Grattan Institute economic policy program director Brendan Coates said the rapid rise of house prices had made saving a deposit a huge problem for those without the help of “the bank of mum and dad”.

“House prices have risen so much relative to incomes that it is increasingly difficult for anyone to buy a home without family support,” Mr Coates said.

He noted that homeownership rates were falling fast, especially among the young and poor, halving over recent decades for lower-income earners aged 24-34, from 57 per cent to 28 per cent.

The proposal follows the NSW government’s recent announcement that it was developing a shared equity scheme to help first-home buyers, and the Victorian government’s expansion of a similar scheme late last year.

Shared equity schemes are already in place in Western Australia, South Australia and Tasmania but offer comparatively few shared-equity loans, Mr Coates said. They are also an option for public housing tenants in Queensland, while low- to moderate-income earners can access a land rent scheme in the ACT.

“There is a patchwork of existing state schemes – the longest is Western Australia’s Keystart, and that’s been effective but still relatively small,” Mr Coates said, adding that it had a very low default rate and had turned a profit for the government over time.

State schemes should be replaced or funded through a national partnership agreement, the proposal suggests, as the federal government had lower borrowing costs than state governments and was better placed than private providers to secure the long-term financing required.

The shared equity scheme would help first-home buyers into the market faster, but also help older Australians, especially vulnerable older women who may have the savings needed for a deposit but too little time left in the workforce to secure the loan they need, Mr Coates said.

It would be capped at 5000 places a year in the early years, and purchasers would borrow the remaining funds from a private lender. Participants would then have the option to buy out the government’s equity stake, in 5 per cent increments, for the market rate at that time.

The paper also noted that governments needed to reform the planning system and wind back housing tax breaks such as negative gearing and the capital gains tax discount to reduce demand, as the Grattan Institute has long argued. The think tank has also previously called for a 40 per cent rise in Commonwealth Rent Assistance and the establishment of a social housing future fund.

Mr Coates acknowledged that shared equity schemes could result in higher house prices by adding to housing demand but said the targeted nature of the scheme meant any impact would be modest.

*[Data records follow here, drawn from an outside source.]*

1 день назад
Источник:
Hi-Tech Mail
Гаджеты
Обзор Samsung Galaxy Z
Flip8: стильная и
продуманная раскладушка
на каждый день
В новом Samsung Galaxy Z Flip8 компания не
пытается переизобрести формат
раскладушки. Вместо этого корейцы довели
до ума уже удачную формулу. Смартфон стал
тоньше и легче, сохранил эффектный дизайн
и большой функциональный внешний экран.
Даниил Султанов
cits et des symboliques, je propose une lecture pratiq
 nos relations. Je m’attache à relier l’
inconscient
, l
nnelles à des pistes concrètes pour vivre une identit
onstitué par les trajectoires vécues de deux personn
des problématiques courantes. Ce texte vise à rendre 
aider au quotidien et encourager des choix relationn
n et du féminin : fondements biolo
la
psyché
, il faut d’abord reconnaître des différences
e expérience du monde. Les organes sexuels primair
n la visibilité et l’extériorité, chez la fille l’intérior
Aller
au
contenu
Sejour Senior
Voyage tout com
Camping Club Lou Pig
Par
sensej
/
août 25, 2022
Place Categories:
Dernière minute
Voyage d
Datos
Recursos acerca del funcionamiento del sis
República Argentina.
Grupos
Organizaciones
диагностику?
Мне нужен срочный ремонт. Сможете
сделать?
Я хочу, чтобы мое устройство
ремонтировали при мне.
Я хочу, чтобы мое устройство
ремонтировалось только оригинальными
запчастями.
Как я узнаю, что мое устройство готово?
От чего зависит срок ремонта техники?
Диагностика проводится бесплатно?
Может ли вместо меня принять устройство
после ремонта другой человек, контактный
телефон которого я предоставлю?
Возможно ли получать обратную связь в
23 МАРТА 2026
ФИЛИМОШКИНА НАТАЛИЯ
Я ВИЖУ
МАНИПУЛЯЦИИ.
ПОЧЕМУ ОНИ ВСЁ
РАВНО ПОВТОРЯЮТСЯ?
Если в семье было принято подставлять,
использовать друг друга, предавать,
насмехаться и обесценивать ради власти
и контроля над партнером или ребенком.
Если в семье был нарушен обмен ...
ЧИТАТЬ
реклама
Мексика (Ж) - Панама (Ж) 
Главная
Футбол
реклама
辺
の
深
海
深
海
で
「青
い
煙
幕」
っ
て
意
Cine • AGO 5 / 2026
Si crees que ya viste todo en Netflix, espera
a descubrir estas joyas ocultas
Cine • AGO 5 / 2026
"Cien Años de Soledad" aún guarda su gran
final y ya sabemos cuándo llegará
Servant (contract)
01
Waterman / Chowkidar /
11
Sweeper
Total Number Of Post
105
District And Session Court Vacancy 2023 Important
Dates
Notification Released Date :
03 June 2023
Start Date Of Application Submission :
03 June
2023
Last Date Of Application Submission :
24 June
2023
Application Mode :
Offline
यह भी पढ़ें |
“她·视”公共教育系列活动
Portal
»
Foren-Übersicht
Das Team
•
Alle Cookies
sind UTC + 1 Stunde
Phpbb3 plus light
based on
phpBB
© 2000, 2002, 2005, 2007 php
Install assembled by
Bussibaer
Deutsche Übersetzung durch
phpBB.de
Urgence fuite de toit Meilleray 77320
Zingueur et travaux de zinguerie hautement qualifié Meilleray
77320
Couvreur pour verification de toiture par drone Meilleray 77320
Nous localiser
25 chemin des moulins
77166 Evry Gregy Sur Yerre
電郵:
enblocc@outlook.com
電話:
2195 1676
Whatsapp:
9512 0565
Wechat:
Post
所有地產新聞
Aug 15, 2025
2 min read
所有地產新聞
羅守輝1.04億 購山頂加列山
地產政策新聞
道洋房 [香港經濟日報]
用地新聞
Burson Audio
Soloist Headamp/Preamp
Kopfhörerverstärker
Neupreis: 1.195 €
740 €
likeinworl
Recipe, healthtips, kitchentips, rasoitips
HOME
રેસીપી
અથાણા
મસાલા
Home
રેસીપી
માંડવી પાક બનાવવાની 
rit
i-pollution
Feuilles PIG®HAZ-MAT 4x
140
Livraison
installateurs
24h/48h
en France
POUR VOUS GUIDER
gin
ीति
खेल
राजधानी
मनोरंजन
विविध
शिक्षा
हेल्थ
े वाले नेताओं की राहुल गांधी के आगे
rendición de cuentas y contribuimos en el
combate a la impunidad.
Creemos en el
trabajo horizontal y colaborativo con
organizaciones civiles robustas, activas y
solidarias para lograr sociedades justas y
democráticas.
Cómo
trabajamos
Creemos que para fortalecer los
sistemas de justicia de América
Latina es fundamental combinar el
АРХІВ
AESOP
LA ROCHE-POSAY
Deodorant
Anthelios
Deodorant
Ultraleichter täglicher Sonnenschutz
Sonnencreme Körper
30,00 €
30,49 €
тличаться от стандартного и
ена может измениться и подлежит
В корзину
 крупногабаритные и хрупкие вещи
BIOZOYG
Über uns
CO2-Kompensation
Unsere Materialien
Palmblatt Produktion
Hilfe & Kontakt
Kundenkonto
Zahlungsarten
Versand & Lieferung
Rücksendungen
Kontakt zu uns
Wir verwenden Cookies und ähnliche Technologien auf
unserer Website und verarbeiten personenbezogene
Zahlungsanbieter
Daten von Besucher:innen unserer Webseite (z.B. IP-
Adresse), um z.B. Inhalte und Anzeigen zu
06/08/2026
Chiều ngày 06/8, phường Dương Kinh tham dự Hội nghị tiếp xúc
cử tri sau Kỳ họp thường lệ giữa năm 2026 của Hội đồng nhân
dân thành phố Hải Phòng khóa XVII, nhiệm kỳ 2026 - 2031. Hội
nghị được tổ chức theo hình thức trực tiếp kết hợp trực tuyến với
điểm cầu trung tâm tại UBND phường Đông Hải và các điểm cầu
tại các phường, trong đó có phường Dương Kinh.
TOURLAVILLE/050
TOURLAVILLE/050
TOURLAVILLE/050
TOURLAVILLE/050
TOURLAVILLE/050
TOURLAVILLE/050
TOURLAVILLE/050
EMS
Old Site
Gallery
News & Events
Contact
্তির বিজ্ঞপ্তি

He said the direct financial cost to the federal government would also be modest, at just $220 million over the first four years, but the federal budget would probably benefit in the long term.

Independent economist Saul Eslake said while the targeted scheme tried to minimise the risk of putting upward pressure on property prices, it was still a risk factor.

“My instinctive reaction to schemes like this is that anything that allows Australians to spend more on housing than they otherwise would, which this does, results in more expensive housing rather than more people owning housing,” Mr Eslake said.

He would prefer buyers to purchase new homes, as with some state schemes, so helping to add to new supply, although he acknowledged there was a risk that this would add to the cost of new homes and end up in the profit margins of builders and developers.

Mr Eslake said the scheme would be preferable to grants and concessions, and there would at least be a return on the taxpayer dollars used for the scheme when a property was sold. The inclusion of older Australians looking to re-enter the market was also favourable.

“I still think it is no substitute for other measures to increase the supply of [social, affordable and private] housing and to reduce demand for it from investors,” Mr Eslake said.

Professor Hal Pawson, associate director of the University of NSW’s City Future Research Centre, felt it would be a politically attractive policy but shared similar concerns.

“The challenge for all these types of schemes is how much are they really lowering the income threshold for homeownership?” he said, noting that they typically brought forward first-home buyer purchases that would have otherwise occurred and did little to help those for whom homeownership was completely out-of-reach.

He expected the scheme could have a small impact on property prices but that this would be “less damaging than simply dishing out grants to first-home buyers”.

However, he felt it would be hard to justify such program without committing to an equivalent or larger expansion of support for low-income renters, who were more in need of assistance.

“The next federal government will ideally look at the whole housing system and does not only focus initiatives on homeownership, which is what we’ve seen in this term … where the two major initiatives have been the First Home Loan Deposit Scheme and then HomeBuilder.”